The compound effect is significant. An individual practicing red teaming in 2020 had to generate all counterarguments from their own knowledge base — which is precisely the knowledge base that produced the schema in the first place. An individual practicing red teaming in 2026 can draw on a cognitive partner that has been trained on orders of magnitude more counterarguments, failure modes, and alternative perspectives than any single human could hold. The schema that survives an AI-augmented red team is more robust than one that survived only self-critique.
The red team protocol for personal schemas
Here is a practical protocol you can apply to any schema before relying on it for a significant decision:
1. State the schema as a falsifiable claim. Not "I think remote work is better" but "Remote work increases my deep-focus output by at least 20% compared to office work." Precision makes the schema testable and forces you to name what "better" actually means.
2. Conduct a pre-mortem. Assume the schema has led you to a bad outcome. Generate at least five specific, plausible reasons why. Do not stop at three — the first three are usually the obvious ones. Reasons four and five are where the non-obvious failure modes live.
3. Steelman the opposition. Write the strongest version of the counterargument — not a straw man you can knock down, but the argument that would persuade a reasonable person who currently agrees with you to change their mind. If you cannot write this, consult someone who genuinely holds the opposing view, or use an AI system to generate it.
4. Identify the killing blow. Ask: what single piece of evidence, if it existed, would force me to abandon this schema entirely? If you cannot name such evidence, your schema may not be falsifiable — which is an entirely different problem (and the subject of the next lesson in this sequence).
5. Design a survivable test. Following Kahneman's adversarial collaboration principle, design a real-world test that your schema could fail. Commit to the disconfirmation threshold before running the test. If the schema survives, your confidence is now warranted — earned through assault, not assumed through comfort.
From red teaming to resource allocation
A schema that has survived genuine red teaming is not guaranteed to be correct. But it occupies a fundamentally different epistemic position than one that has merely been confirmed. You know its boundary conditions because you probed for them. You know its hidden assumptions because you surfaced them. You know the strongest counterargument because you constructed it. And you know the schema's limitations because you tried to find them.

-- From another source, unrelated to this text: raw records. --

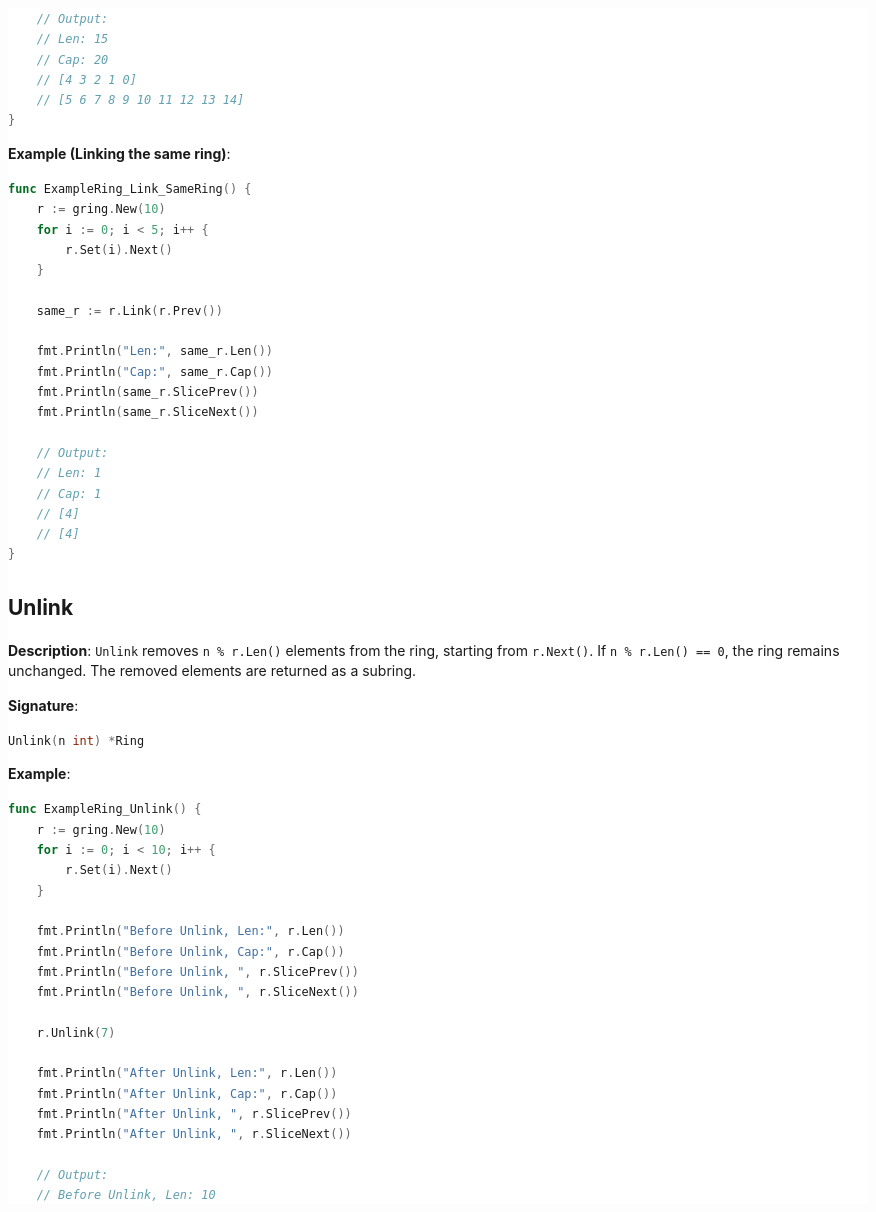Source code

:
 ```go
    // Output:
    // Len: 15
    // Cap: 20
    // [4 3 2 1 0]
    // [5 6 7 8 9 10 11 12 13 14]
}
```

**Example (Linking the same ring)**:

```go
func ExampleRing_Link_SameRing() {
    r := gring.New(10)
    for i := 0; i < 5; i++ {
        r.Set(i).Next()
    }

    same_r := r.Link(r.Prev())

    fmt.Println("Len:", same_r.Len())
    fmt.Println("Cap:", same_r.Cap())
    fmt.Println(same_r.SlicePrev())
    fmt.Println(same_r.SliceNext())

    // Output:
    // Len: 1
    // Cap: 1
    // [4]
    // [4]
}
```

## Unlink

**Description**: `Unlink` removes `n % r.Len()` elements from the ring, starting from `r.Next()`. If `n % r.Len() == 0`, the ring remains unchanged. The removed elements are returned as a subring.

**Signature**:

```go
Unlink(n int) *Ring
```

**Example**:

```go
func ExampleRing_Unlink() {
    r := gring.New(10)
    for i := 0; i < 10; i++ {
        r.Set(i).Next()
    }

    fmt.Println("Before Unlink, Len:", r.Len())
    fmt.Println("Before Unlink, Cap:", r.Cap())
    fmt.Println("Before Unlink, ", r.SlicePrev())
    fmt.Println("Before Unlink, ", r.SliceNext())

    r.Unlink(7)

    fmt.Println("After Unlink, Len:", r.Len())
    fmt.Println("After Unlink, Cap:", r.Cap())
    fmt.Println("After Unlink, ", r.SlicePrev())
    fmt.Println("After Unlink, ", r.SliceNext())

    // Output:
    // Before Unlink, Len: 10
```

This earned confidence matters because, as L-0292 will establish, schema validation has a cost. You cannot red team every belief you hold — there are too many and your time is finite. The red team protocol is for the schemas you're about to act on, the ones where being wrong carries real consequences. Casual beliefs don't need this rigor. The belief you're about to stake a career decision on, a team reorganization on, or a life change on — that belief has earned the right to be attacked before it's trusted.
The question is not whether your schemas have flaws. They do. The question is whether you find those flaws yourself, on your own schedule, in a context where you can revise — or whether reality finds them for you, on its schedule, in a context where the cost of revision is much higher.
Red team your own schemas. The ones that break needed breaking. The ones that survive are the ones worth building on.